Hinata menoleh, langkahnya terpaku. Mata ungunya menatap lemah sesosok pemuda yang terbujur tak sadarkan diri diselingi batuk keras. Hinata mendekat, gadis dengan kepribadian lembut sepertinya tak akan pernah tega meninggalkan seorang yang sedang kesakitan. Ia menatap lamat-lamat rambut wajah dengan kontur tegas itu, darah menghiasi sudut-sudut bibirnya.
Hinata mengeluarkan cakhra, meskipun tak ahli, setidaknya Hinata bisa membantu membuat pemuda di depannya bertahan sampai Hokage selesai dengan Naruto.
Pemuda itu masih terbatuk sekali, lalu mulai bernapas dengan irama teratur, kelopak matanya terbuka, sepasang iris jelaga menatap tajam. Tangannya bergerak lemah, menggapai udara. Saat itu terlihat mendung, namun langit berwarna biru keunguan, seakan mengatakan 'aku akan menemanimu'. Matanya bergerak liar, siapa yang tengah mengalirkan cakhra ke tubuhnya? Rasanya hangat dan menenangkan.
Ia tak pernah mengingat sosok gadis di depannya. Wajah sendu dengan air mata yang telah mengering. Iris mata keunguan yang meredup dengan rambut panjang terurai yang membuat Sasuke tak bebas mengamatinya.
"Kenapa … kau menolongku?" tanya Sasuke dengan suara lemah.
Gadis itu sedikit terkejut, "T-tidak ada alasan, aku hanya … tidak bisa meninggalkanmu. S-setidaknya kau akan merasa lebih baik. Hokage akan segera selesai di sana dengan Naruto-kun. Tunggulah sebentar," ucap Hinata takut-takut. Yah, Hinata memang tak pernah akrab dengan seorang nuke-nin bernama lengkap Uchiha Sasuke.

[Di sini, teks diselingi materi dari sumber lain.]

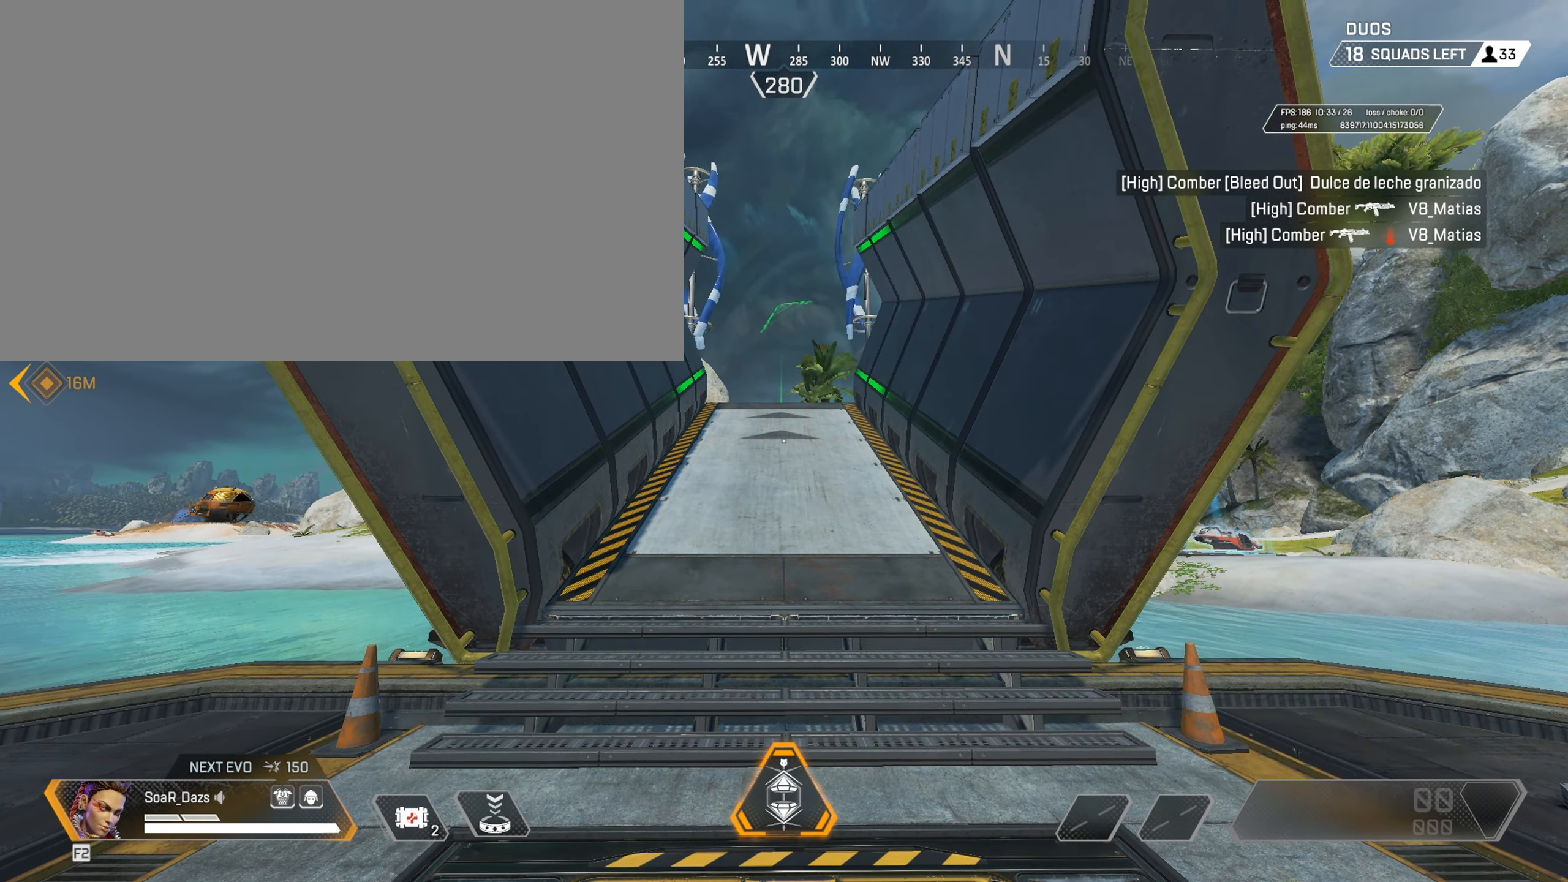
{"keys": ["d"], "mouse": [], "events": [[451, "d", "down"]]}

Ya, Sasuke mulai mengingat, dulunya gadis ini hanyalah gadis pemalu dengan rambut pendek yang selalu mengikuti Naruto ke mana saja. Penguntit. Apapun itu, setidaknya gadis itu benar, dirinya merasa lebih tenang.
Sasuke mengambil napas panjang, matanya kembali menutup kaerna kelelahan.

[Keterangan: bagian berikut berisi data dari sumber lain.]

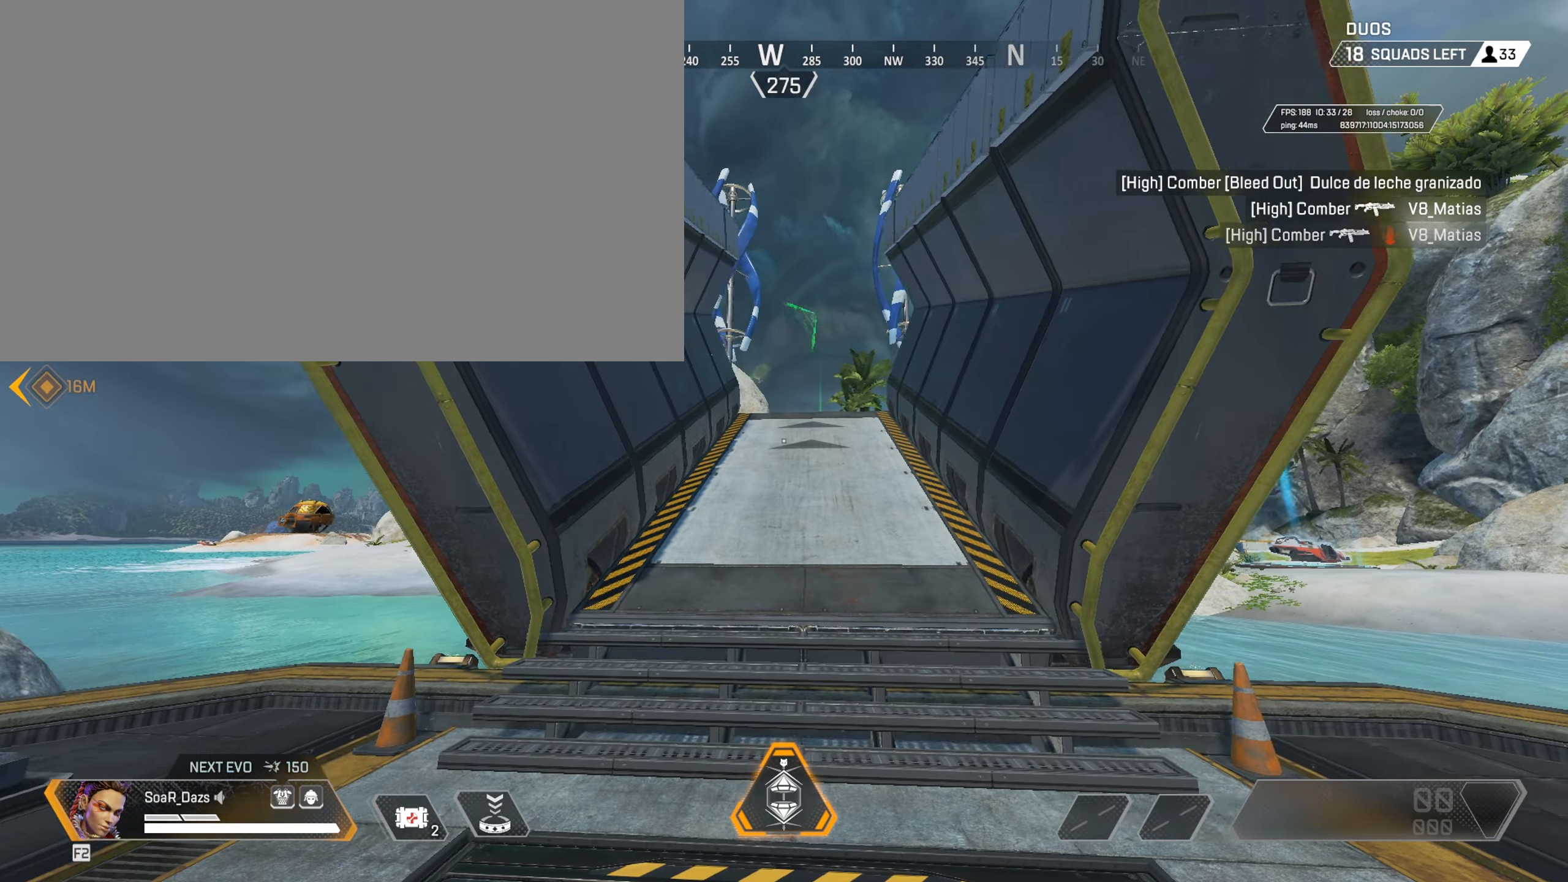
{"keys": [], "mouse": [], "events": [[50, "d", "up"], [233, "a", "down"], [317, "a", "up"]]}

"Temani aku lebih lama … Hinata."
"H-hai. Ee?"
Kenapa dia bisa mengingat nama seorang Hyuuga Hinata?
.
.
Namun apa mau dikata, kalau takdir mereka bermula dari sini?
.
.
Zero Point © Eternal Dream Chowz
Naruto © Masashi Kishimoto
Pairing: Sasuke U. x Hinata H.
Rate: T
Genre: Hurt/Comfort, Romance diselip humor singkat
Warning: Out Of Character, Typo(s), Modified Canon
.
Fakta itu menyakitkan. Di saat yang sama, aku ingin buta. Aku ingin tuli. Namun aku akan berteriak dengan sekuat tenaga dan memulai dari awal.
.
Dedicated for #Eternal Love For SasuHIna
Untuk request teman-teman grup yang gagal meraih kesempatan di SNMPTN tahun ini. Ayo semangat semuanya! Masih ada hari esok!
.
Sudah beberapa bulan sejak perang berakhir. Puing-puing memang masih tersisa, pemukiman masih banyak yang direkonstruksi agar layak dihuni. Hinata hanya mengawasi, sebentar lagi berangkat ke kantor Hokage untuk meminta misi, apapun itu, agar ia bisa berada di luar desa selama beberapa hari. Desas-desus bahwa sang pemuda Kyuubi akan menikah membuatnya remuk, rasa sakitnya tak tertahankan.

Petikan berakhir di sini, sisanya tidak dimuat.